上官浅就着他的手,小口小口地吃着,目光却一直落在他脸上,看着他红透的耳垂。
一碗甜汤见底,她伸出舌尖,轻轻舔去唇边一点残汁,这个无意识的动作却让徐凤年猛地别开眼,呼吸都乱了几分。
“很甜。”她笑着说,不知是说汤,还是说此刻的氛围。
时光荏苒,徐凤年,如今的上官安之,与上官浅成婚已两年有余。
这两年里,他协助上官浅将上官家的产业打理得愈发兴旺,夫妻二人朝夕相对,琴瑟和鸣,日子过得蜜里调油。
然而,府中老车夫老黄,却日渐忧心忡忡。他时常蹲在院角的石阶上,看着姑爷与小姐恩爱并肩的身影,眉头紧锁。
无人知晓,他是北凉王府精心安排,暗中保护世子徐凤年的人。
世子游历失踪,他千辛万苦才寻到踪迹,却没想到世子不仅失忆,还已成家立业。这局面,让他如何向王府交代?他又该如何在保全世子与不惊扰这方平静之间取得平衡?
这份潜藏的暗流,徐凤年并非全无察觉。偶尔午夜梦回,一些模糊的刀光剑影、金戈铁马的碎片会闯入脑海,带来心悸与不安。
这一日,他牵着上官浅的手在庭院中漫步,冬日的阳光带着些许暖意,却照不透他心底的阴霾。
“浅浅,”他停下脚步,握紧了她的手,声音有些低沉,“我总觉得……我的身世恐怕没那么简单,或许藏着什么麻烦,我怕……将来会连累你,连累上官家。”
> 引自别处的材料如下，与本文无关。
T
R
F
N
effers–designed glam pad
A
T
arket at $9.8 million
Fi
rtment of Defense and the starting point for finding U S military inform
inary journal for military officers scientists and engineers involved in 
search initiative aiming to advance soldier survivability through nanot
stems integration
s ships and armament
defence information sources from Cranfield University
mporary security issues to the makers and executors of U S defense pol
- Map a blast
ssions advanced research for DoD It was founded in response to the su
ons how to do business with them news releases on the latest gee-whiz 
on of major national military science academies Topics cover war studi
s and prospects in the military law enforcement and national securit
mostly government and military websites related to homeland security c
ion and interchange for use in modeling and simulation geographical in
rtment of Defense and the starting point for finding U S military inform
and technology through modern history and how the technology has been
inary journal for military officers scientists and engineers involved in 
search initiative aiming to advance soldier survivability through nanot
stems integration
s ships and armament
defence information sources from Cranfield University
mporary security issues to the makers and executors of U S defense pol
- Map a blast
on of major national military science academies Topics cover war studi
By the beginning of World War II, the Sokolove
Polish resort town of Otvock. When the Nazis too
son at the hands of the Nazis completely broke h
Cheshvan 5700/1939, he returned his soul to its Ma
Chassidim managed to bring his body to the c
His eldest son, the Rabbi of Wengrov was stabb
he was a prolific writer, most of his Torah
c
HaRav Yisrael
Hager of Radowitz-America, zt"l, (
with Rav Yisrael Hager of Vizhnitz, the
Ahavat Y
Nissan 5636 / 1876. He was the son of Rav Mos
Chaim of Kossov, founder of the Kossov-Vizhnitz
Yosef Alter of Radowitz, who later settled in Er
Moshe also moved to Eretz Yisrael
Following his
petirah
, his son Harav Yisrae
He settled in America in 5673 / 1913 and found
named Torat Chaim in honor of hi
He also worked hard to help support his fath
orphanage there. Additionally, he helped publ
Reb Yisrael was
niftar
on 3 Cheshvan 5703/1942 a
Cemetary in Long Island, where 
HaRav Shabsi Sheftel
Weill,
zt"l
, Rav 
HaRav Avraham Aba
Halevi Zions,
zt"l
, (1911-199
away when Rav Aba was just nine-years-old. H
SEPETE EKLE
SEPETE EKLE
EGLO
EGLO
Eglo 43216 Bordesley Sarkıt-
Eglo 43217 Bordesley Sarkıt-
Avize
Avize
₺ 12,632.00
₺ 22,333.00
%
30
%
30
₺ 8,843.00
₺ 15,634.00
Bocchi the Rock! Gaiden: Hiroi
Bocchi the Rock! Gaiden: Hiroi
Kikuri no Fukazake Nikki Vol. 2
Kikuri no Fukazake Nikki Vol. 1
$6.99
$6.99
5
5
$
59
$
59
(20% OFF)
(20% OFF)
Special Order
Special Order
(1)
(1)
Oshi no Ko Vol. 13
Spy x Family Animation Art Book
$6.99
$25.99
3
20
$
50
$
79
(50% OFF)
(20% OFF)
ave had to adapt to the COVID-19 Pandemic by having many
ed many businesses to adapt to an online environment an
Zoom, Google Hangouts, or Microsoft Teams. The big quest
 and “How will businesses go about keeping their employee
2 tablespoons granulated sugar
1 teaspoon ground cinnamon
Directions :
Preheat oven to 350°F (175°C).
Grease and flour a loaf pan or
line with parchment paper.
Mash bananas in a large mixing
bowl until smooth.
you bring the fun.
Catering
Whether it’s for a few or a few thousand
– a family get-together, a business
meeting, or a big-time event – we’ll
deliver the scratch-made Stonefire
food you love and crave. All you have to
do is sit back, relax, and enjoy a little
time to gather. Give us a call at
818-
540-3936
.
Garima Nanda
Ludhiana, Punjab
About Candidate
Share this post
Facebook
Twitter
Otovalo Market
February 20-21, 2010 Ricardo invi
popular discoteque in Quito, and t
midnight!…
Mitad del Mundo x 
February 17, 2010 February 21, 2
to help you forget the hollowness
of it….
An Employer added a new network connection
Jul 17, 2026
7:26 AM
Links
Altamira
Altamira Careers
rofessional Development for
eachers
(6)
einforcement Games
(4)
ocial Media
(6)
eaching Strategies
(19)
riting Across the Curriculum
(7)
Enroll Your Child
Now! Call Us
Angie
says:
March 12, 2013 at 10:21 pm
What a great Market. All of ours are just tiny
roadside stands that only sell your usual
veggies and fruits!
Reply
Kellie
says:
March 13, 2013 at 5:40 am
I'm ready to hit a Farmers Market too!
上官浅抬头看他,目光清澈而坚定,反手将他的手握得更紧:“安之,你叫我什么?”
“夫人。”
上官浅笑了,笑容在冬日暖阳下显得格外温柔,却又带着不容置疑的力量:“既唤我一声夫人,你的命运,便是我的命运,无论你来自何方,曾经是谁,将来又会面对什么,我都与你一同承担,我们是夫妻,一体同命,何来连累之说?”
她的话语如同定海神针,瞬间抚平了徐凤年心中的惶惑。
他看着她,心中充满了感激与爱意,将那不安暂时压下,只愿此刻永恒。
不久后,因一桩重要的生意,上官浅需亲自前往北方一趟,徐凤年自然陪同。
行至一处偏僻之地,他们遇见一个衣衫褴褛、冻得瑟瑟发抖的孤女,上官浅心生怜悯,驻足片刻,最终从发间拔下一根分量不轻的金簪,递到那女孩手中。
温言道:“找个地方安身,好好活下去。”
随即便与徐凤年继续赶路,并未将此插曲放在心上。
然而,厄运却悄然而至,在他们行经一段荒芜山路时,一队装备精良,杀气腾腾的人马骤然出现,不由分说便对他们发动了袭击。
来人目标明确,招式狠辣,直指徐凤年!
“寒鸦,护好姑爷!”危急关头,上官浅对暗处厉声喝道,自己却故意引开部分追兵,朝着另一个方向奔去。
她心知肚明,这些人是冲着徐凤年来的。
混乱中,徐凤年被寒鸦拼死护着突围,而上官浅则与对方打斗起来,但因寡不敌众,被对方擒获。
领头之人将她拖拽到一座废弃的山神庙里,将她狠狠掼在冰冷的地上。
庙宇残破,寒风从破窗灌入,吹得供桌上的尘埃四处飞扬。那领头之人面容冷硬,眼神如鹰隼,他挥起鞭子,毫不留情地抽打在上官浅身上。
“说!徐凤年在哪儿?!”
鞭子撕裂了衣衫,带出一道道血痕。剧烈的疼痛让上官浅蜷缩起身子,冷汗瞬间浸湿了额发。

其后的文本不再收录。